Atualmente, essa classe de drogas chamada Triptanos, e com novas e mais eficazes substâncias (como Naratriptano, Zolmitriptano, Rizatriptano, Frovatriptano, Almotriptano e Eletriptano) tem propiciado a melhora acentuada dos pacientes vítimas de enxaqueca, com pronto restabelecimento e retorno às sua atividades normais num curto espaço de tempo, significando um grande avanço no campo da Cefaliatria, buscando uma melhor compreensão no que realmente ocorre no cérebro de uma pessoa com enxaqueca.
Historicamente outros acontecimentos marcaram época, principalmente nos idos de 1959, quando foi criada a Associação Americana para o Estudo da Cefaleia (American for the Study of Headache).
Em 19 de maio de1978 foi fundada a Sociedade Brasileira de Cefaléia, que além de organizar congressos, promove simpósios, jornadas e cursos em todo o Brasil, procurando disseminar os conhecimentos mais atuais no diagnóstico e tratamento dos diferentes tipos de cefaleia.
O grande impulso dado ao estudo da cefaléia ocorreu em 1981, quando foi fundada a Sociedade Internacional de Cefaleia (International Headache Society), que teve seu primeiro congresso em 1983, em Munique. Desde então, a cada dois anos realiza congresso em diferentes partes do mundo, difundindo o estudo dessa especialidade tão complexa e ao mesmo tempo tão importante, que restitui aos pacientes cefaléicos a qualidade de vida perdida em razão do sofrimento.

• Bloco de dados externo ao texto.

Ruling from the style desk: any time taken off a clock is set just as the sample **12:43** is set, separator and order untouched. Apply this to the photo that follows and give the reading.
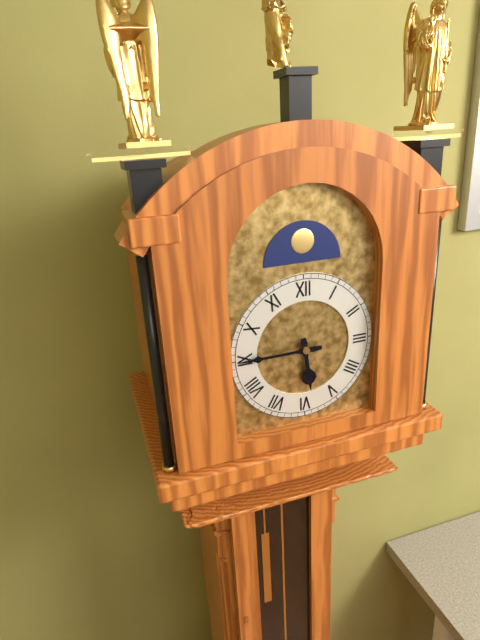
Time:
**5:45**
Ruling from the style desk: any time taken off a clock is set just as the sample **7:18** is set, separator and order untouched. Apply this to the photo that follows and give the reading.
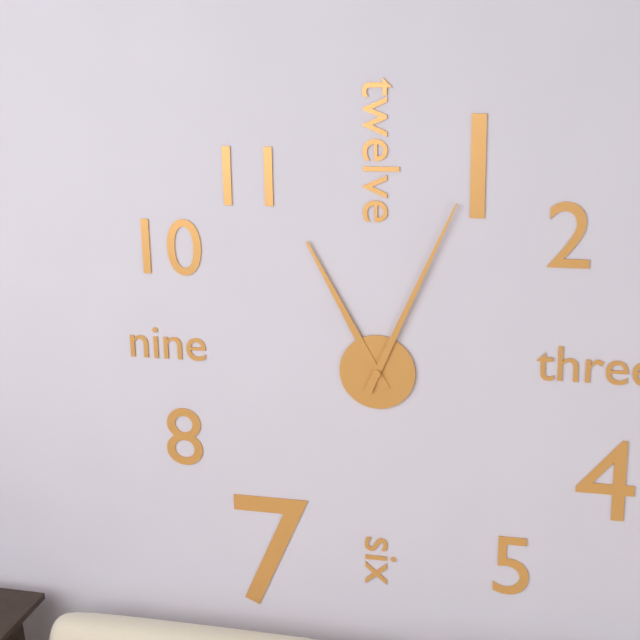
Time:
**11:04**
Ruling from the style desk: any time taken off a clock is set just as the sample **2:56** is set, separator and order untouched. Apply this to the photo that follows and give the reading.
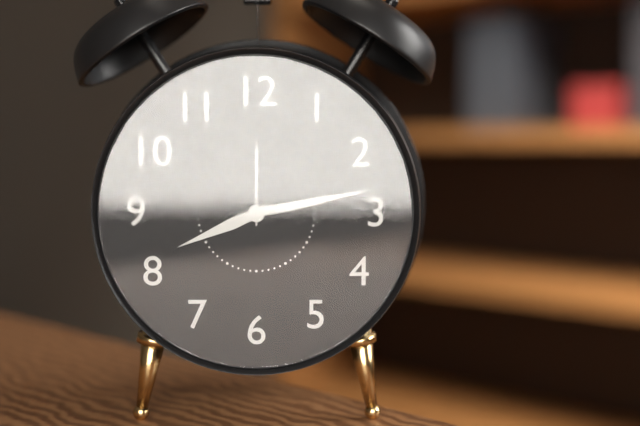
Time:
**8:13**
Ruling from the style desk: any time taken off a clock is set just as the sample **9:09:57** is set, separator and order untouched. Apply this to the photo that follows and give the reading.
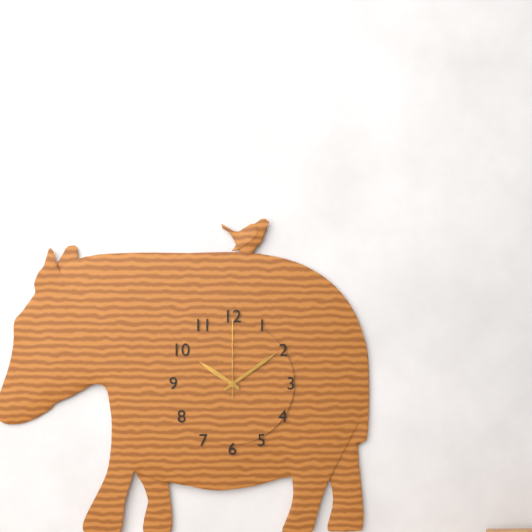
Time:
**10:09:00**
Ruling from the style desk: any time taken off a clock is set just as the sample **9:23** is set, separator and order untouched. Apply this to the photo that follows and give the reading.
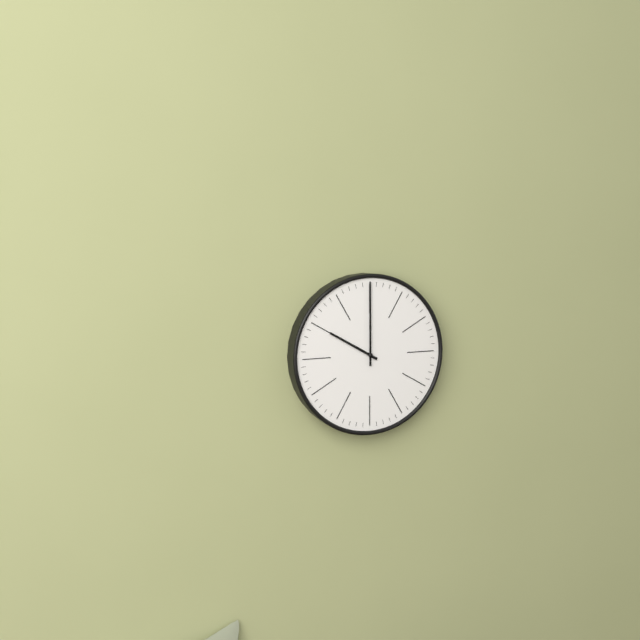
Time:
**10:00**
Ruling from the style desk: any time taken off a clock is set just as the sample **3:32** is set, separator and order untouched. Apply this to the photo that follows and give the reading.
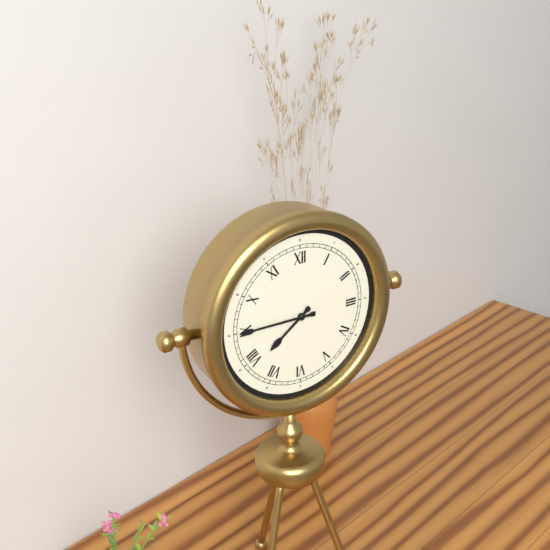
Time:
**7:45**
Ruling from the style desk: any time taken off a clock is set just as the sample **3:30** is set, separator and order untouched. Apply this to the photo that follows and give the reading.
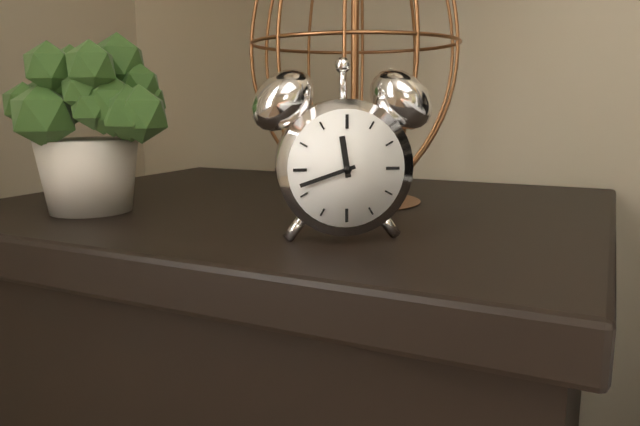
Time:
**11:42**
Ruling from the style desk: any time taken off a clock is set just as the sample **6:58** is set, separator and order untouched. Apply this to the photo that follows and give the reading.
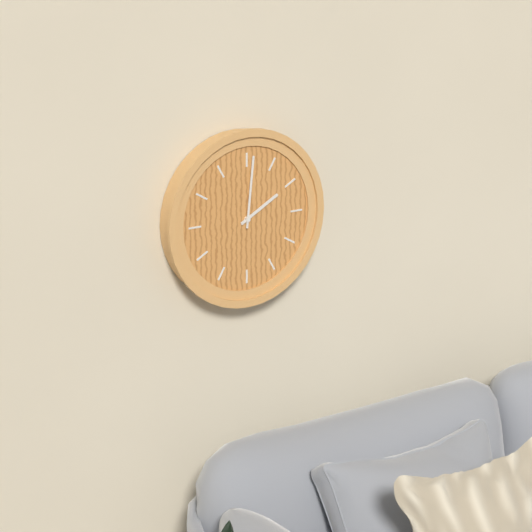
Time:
**2:01**
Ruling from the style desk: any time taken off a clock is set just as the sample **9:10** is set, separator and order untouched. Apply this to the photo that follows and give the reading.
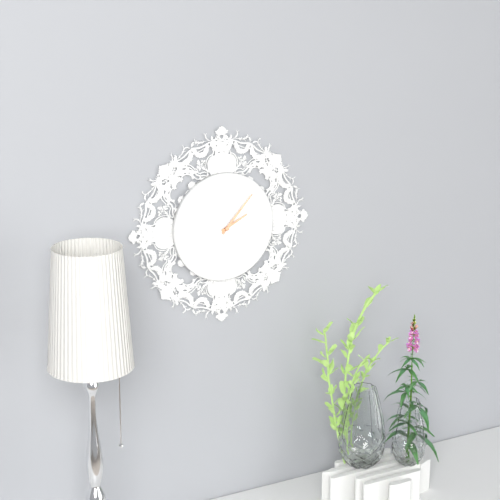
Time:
**2:07**
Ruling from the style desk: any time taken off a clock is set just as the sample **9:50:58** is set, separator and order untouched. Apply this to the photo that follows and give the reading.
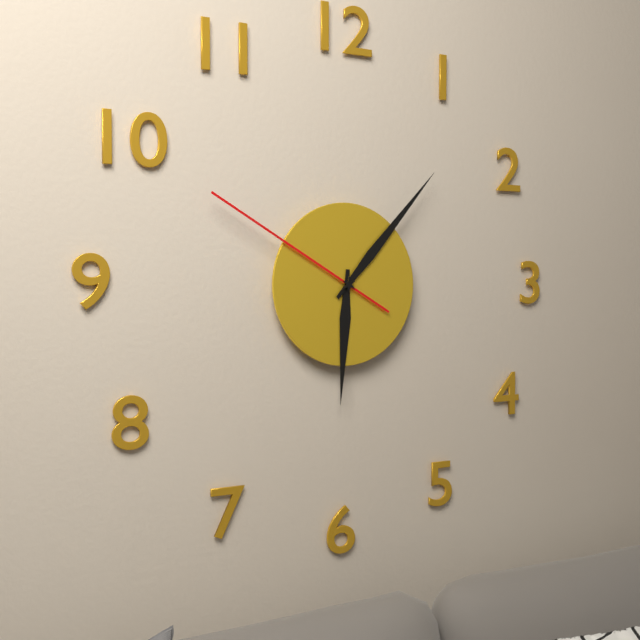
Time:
**6:07:50**
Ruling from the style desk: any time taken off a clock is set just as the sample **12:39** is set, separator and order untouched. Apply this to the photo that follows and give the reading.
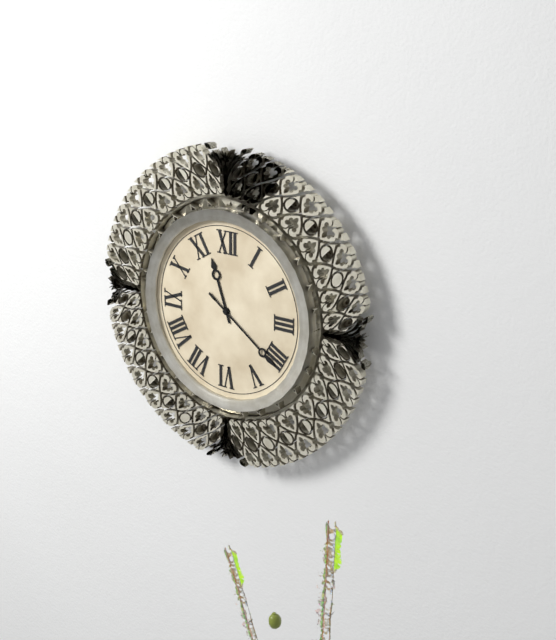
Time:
**11:21**
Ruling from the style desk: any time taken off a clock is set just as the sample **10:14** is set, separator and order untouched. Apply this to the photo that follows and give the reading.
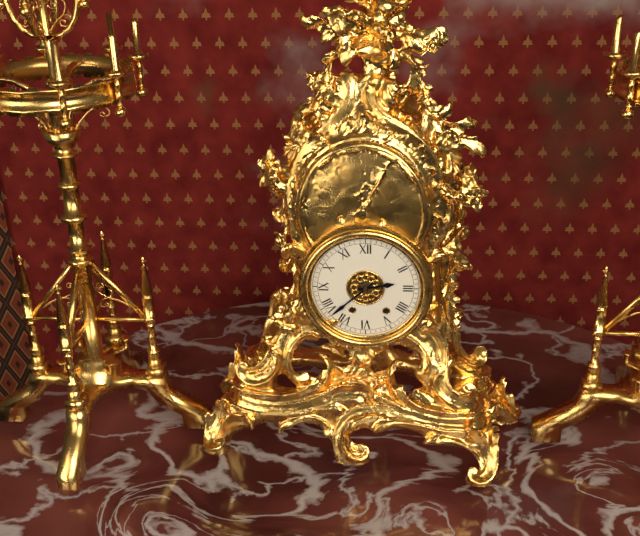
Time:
**2:38**
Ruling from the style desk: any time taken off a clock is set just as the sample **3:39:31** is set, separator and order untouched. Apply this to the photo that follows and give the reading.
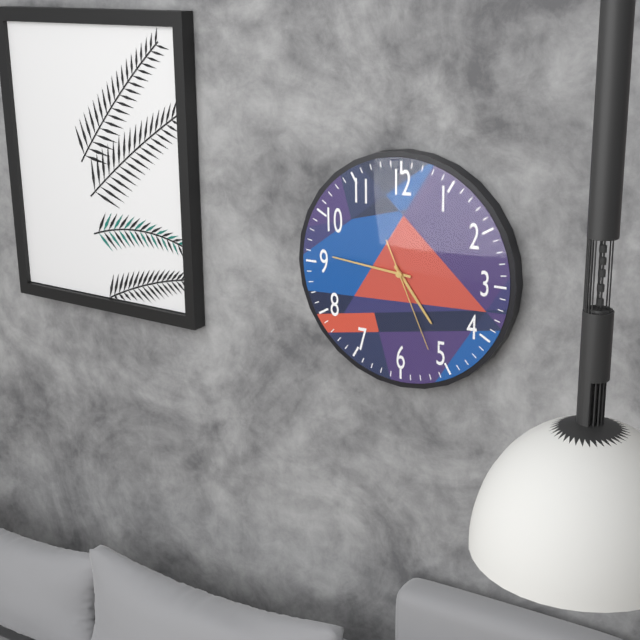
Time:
**4:46:26**
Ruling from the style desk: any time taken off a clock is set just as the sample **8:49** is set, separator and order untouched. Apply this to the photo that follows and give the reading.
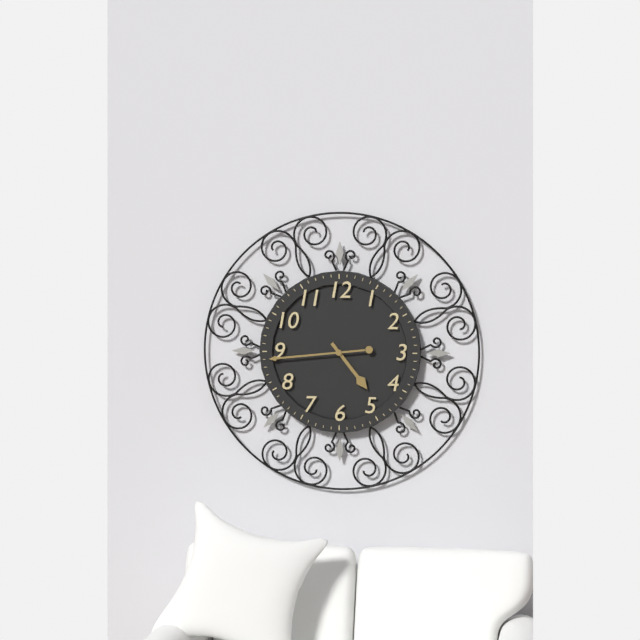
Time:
**4:44**
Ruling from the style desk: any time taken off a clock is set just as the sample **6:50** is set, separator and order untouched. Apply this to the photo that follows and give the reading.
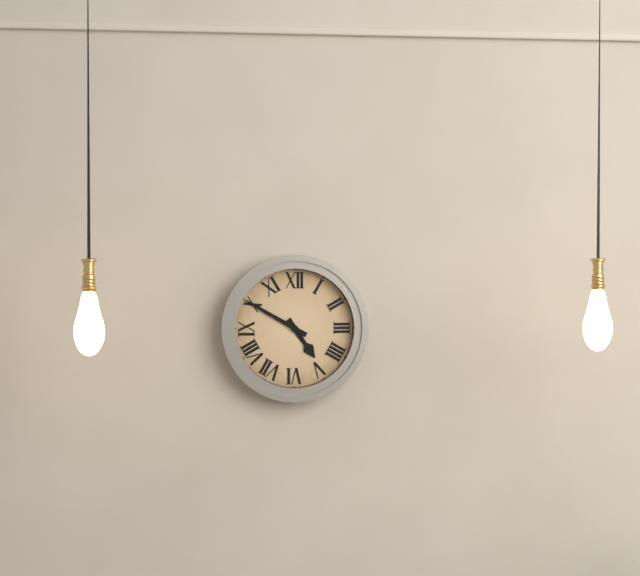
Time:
**4:50**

Já foram descritos cerca de 150 tipos diferentes de cefaleia, cada um com seu quadro peculiar e seu tratamento diferenciado. A Sociedade Internacional de Cefaleia, em 1988, publicou a Classificação e Critérios Diagnósticos das Cefaleias, Nevralgias Cranianas e Dor Facial, a partir da qual o estudo desse assunto torna-se cada vez mais aperfeiçoado, palpitante e atual.
Na década de 1960, surgiram os primeiros médicos que receberam os ensinamentos e a formação altruísta dada por John R. Graham, e que até os dias atuais são referências mundiais no campo de estudo da Cefaleia. Entre eles, destacam-se o norueguês Ottar Sjaastad e o brasileiro Edgard Raffaelli Jr (Infelizmente, falecido em 29 de Dezembro de 2006).
Se não fosse a determinação e o pioneirismo dos grandes mestres, o avanço verificado nas últimas décadas, que tanta melhora trouxe aos sofredores de enxaqueca, não teria ocorrido e provavelmente estaríamos ainda engatinhando no estudo desta afecção.
Essa introdução é um breve resumo da história da cefaleia e não tem a pretensão de ser a transcrição da história completa dessa afecção. O intuito é principiar leigos, não familiarizados com o tema, no campo da Cefaliatria (Estudo das Cefaleias).
Fonte: "Cefaléias Primárias: Aspectos Clínicos e Terapêuticos”.Fernando Ortiz; Edgard Raffaelli Jr e col. ( 2ª Edição). São Paulo: Editora Zeppelini, 2002.